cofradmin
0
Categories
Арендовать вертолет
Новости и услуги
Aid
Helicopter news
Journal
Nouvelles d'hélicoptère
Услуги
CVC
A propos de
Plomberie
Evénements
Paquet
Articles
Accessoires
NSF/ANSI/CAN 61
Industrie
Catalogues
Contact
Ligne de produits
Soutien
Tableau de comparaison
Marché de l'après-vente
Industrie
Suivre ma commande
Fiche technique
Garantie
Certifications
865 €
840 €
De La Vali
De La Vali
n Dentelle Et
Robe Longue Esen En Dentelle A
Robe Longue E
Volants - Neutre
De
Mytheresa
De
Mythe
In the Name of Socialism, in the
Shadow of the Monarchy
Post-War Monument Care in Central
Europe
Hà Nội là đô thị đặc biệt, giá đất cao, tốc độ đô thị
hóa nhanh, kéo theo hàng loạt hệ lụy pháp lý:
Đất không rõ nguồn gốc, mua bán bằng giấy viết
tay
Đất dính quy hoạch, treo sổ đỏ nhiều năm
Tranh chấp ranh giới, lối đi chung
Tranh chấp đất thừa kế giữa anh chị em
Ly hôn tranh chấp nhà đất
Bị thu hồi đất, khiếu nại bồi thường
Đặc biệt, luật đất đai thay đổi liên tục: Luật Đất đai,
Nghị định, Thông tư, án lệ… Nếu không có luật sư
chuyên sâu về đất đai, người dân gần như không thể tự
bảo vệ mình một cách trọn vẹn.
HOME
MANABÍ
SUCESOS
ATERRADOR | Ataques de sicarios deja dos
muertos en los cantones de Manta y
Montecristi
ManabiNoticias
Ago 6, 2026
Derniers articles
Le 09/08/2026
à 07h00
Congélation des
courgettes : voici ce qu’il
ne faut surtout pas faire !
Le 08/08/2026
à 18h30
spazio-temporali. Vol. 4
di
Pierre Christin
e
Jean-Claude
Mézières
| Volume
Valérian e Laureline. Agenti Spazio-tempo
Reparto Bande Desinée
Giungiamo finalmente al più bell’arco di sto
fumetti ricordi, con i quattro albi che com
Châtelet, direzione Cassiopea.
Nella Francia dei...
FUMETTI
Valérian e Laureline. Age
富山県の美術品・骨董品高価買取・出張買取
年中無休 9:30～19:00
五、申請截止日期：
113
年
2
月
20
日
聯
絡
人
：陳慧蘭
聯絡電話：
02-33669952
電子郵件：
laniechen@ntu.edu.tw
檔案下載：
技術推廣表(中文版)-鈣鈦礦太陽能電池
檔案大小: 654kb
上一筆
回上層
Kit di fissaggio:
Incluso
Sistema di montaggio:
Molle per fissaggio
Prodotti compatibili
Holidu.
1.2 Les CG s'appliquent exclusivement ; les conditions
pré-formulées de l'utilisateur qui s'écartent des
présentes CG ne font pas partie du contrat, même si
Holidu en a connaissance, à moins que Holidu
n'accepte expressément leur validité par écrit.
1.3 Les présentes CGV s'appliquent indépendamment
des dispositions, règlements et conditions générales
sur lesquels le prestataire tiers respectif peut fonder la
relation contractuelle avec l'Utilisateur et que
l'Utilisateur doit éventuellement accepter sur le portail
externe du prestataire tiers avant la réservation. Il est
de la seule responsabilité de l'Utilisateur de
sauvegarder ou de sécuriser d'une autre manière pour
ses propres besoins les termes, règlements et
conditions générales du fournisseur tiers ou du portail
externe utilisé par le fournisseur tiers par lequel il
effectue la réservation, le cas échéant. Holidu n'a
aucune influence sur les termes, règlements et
━━━━━━━━━━
Copy every line of the data above, beginning with the first and ending with the line that contains "Tranh chấp ranh giới, lối đi chung", and give nothing more.

- _Solution below_:
cofradmin
0
Categories
Арендовать вертолет
Новости и услуги
Aid
Helicopter news
Journal
Nouvelles d'hélicoptère
Услуги
CVC
A propos de
Plomberie
Evénements
Paquet
Articles
Accessoires
NSF/ANSI/CAN 61
Industrie
Catalogues
Contact
Ligne de produits
Soutien
Tableau de comparaison
Marché de l'après-vente
Industrie
Suivre ma commande
Fiche technique
Garantie
Certifications
865 €
840 €
De La Vali
De La Vali
n Dentelle Et
Robe Longue Esen En Dentelle A
Robe Longue E
Volants - Neutre
De
Mytheresa
De
Mythe
In the Name of Socialism, in the
Shadow of the Monarchy
Post-War Monument Care in Central
Europe
Hà Nội là đô thị đặc biệt, giá đất cao, tốc độ đô thị
hóa nhanh, kéo theo hàng loạt hệ lụy pháp lý:
Đất không rõ nguồn gốc, mua bán bằng giấy viết
tay
Đất dính quy hoạch, treo sổ đỏ nhiều năm
Tranh chấp ranh giới, lối đi chung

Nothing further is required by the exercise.